I love teaching, I really do. I should be retired by now, and for the most part I am. I teach two online classes but don’t show up at 8:00 ready to “rock and roll.” Nor do have committee work, an office, or a dress code. The absolute best part is that I still get to interact with students. Sometimes they write something humorous like “for all intensive purposes” when they mean “for all intents and purposes.” Funny, huh? Yeah, it kinda is.
It’s not so funny, though, when you learn, as I did, that one’s own writing can be humorous, too.
I’m not judging, especially since I’ve been reading bits of Dreyer’s English: An Utterly Correct Guide to Clarity and Style.I introduced the author a couple of blogs back. So far, he’s the only editor/writer I’ve ever read who’s both amusing and instructive. He adds personal anecdotes and interjects witty comments throughout. He’s taught me a lot, including things I thought I knew.
- I’ve been overheard saying, “We were chomping at the bit to get out of the house.” You probably have too. The correct phrase is “champing at the bit,” but since champing is an unfamiliar word to many people, they don’t use it. Either is fine with Dreyer; he sees the condemnation of chomping as trifling. Me too.

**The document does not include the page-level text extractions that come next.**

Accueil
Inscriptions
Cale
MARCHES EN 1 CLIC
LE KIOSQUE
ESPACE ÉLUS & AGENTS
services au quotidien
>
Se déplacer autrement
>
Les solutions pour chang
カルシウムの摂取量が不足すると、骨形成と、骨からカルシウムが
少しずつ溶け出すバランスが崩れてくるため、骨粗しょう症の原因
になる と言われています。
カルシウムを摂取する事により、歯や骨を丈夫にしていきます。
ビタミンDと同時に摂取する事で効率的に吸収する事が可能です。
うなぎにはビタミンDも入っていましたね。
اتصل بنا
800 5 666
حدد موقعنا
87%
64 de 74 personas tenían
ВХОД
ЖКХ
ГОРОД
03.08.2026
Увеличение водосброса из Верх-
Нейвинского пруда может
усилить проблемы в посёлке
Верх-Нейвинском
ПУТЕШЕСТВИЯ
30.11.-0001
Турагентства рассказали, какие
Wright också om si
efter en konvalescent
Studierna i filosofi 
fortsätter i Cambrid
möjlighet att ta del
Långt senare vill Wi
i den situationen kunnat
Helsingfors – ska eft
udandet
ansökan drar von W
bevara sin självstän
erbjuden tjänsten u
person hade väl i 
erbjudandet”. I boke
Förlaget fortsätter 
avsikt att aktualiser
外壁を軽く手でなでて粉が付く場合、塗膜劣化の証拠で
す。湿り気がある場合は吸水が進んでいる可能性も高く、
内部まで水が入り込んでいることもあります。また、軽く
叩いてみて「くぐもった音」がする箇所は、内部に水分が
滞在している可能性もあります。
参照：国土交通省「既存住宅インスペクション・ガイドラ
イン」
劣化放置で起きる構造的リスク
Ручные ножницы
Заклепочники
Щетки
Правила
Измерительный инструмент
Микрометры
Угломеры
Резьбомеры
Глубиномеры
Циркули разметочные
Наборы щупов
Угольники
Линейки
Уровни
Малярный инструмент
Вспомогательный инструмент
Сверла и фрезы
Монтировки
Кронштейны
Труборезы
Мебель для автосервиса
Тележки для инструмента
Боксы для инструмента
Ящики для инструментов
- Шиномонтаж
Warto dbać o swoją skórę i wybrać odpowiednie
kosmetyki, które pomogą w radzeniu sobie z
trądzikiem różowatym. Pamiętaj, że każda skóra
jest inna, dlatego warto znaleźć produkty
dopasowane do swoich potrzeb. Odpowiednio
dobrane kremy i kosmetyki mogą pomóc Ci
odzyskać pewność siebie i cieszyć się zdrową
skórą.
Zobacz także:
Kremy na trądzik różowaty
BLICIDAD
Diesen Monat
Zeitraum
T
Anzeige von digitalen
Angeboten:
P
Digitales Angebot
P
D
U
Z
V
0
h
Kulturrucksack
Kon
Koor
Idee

- Nonplussed is an interesting word, one that I misused for years without a single soul letting me know. Perhaps they were ignorant too. “Accustomed to waiting in line, she was nonplussed at the length of the queue at the highway department.” Was she cool, calm, and collected? Yes. Was she nonplussed? I don’t know. Not unless she was confused.
- “Fake it ‘til you make it” is a phrase I often write…or used to. No more. Dreyer calls it a prissyism and takes a look at the words till and until. Till is an older word than until and since they mean the same thing, he encourages his readers to write, “Fake it till you make it.” Learning that bit of information was almost worth the price of the book. Almost. Every time I’ve written ‘til, I wondered why and yet did it anyway.

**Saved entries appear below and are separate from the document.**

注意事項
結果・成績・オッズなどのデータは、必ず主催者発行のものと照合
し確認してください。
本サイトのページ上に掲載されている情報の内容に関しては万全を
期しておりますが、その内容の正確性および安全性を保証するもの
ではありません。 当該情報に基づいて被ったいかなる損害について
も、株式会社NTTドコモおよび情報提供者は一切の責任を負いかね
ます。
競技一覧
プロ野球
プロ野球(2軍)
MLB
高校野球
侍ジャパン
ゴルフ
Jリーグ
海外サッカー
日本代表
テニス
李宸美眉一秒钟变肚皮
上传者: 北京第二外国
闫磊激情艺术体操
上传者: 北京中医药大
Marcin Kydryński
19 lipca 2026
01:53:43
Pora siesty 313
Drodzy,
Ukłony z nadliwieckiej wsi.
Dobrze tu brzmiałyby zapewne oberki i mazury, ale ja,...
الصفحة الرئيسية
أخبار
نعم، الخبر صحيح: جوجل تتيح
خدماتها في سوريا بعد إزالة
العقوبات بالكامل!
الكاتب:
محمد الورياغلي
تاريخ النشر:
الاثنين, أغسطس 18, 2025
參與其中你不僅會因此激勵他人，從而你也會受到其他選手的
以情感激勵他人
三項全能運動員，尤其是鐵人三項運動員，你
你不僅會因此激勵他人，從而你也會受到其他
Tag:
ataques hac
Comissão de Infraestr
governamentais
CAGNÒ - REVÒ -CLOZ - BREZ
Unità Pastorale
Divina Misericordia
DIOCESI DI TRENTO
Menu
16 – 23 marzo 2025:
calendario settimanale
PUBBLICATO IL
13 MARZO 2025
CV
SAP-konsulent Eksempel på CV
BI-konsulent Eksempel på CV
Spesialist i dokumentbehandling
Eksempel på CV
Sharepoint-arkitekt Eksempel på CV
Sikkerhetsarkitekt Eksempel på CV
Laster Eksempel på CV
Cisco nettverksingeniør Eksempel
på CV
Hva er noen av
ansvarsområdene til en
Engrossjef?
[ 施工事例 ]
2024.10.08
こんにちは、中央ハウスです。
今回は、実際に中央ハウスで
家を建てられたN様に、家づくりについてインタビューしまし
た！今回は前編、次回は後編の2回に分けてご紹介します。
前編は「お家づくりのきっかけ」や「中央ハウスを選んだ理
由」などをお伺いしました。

- My writing group has put a couple of anthologies together, an engaging project in many ways. The undertaking engaged our time, energy, thoughts, and dreams, and it provided ample opportunities for us to participate (engage) as a group. One of the excellent writers and I did most of the editing, and when we came to a story using alright, I felt uneasy about it. Better look it up in a big thick style guide, I thought.
- My sources were definitive–no quibbling about it; all right was right, not alright. We presented the information to the writer and let the decision be his. We weren’t Random House, after all, and we wanted to retain the integrity of each writer’s work (or something high-minded like that). He went with the correct term—all right. Dreyer says that although alright is making inroads, he’ll continue to wrinkle his nose at the sight of it.
Question: what about alrighty?
“I want to spell colour with a u whether I live in England or not,” he said.
“But you live in America, and here we spell it color,” she replied.
“I don’t give a fig about how people in Iowa or Colorado spell it, and that’s that,” he said.
“Well, alrighty then,” she said with a sigh.
- My siblings and I wrote a family history a year ago, and whenever I used the word forebearers, that red zigzag line immediately showed up beneath it. I learned there was no such word; forebear, yes; forebearers, no. My brother did the same thing, and we could have sworn (hackneyed phrase, but it fits) we’d seen it before—often, in fact. But we were wrong. Dreyer doesn’t mention forbearer, but he does caution his readers about confusing forbear (refrain from) with forebear (ancestor).
Why this blog? Why this topic? Writing, editing, and revising aren’t easy, but they’re worth it if you want to produce something decent. I’m willing to learn. What about you?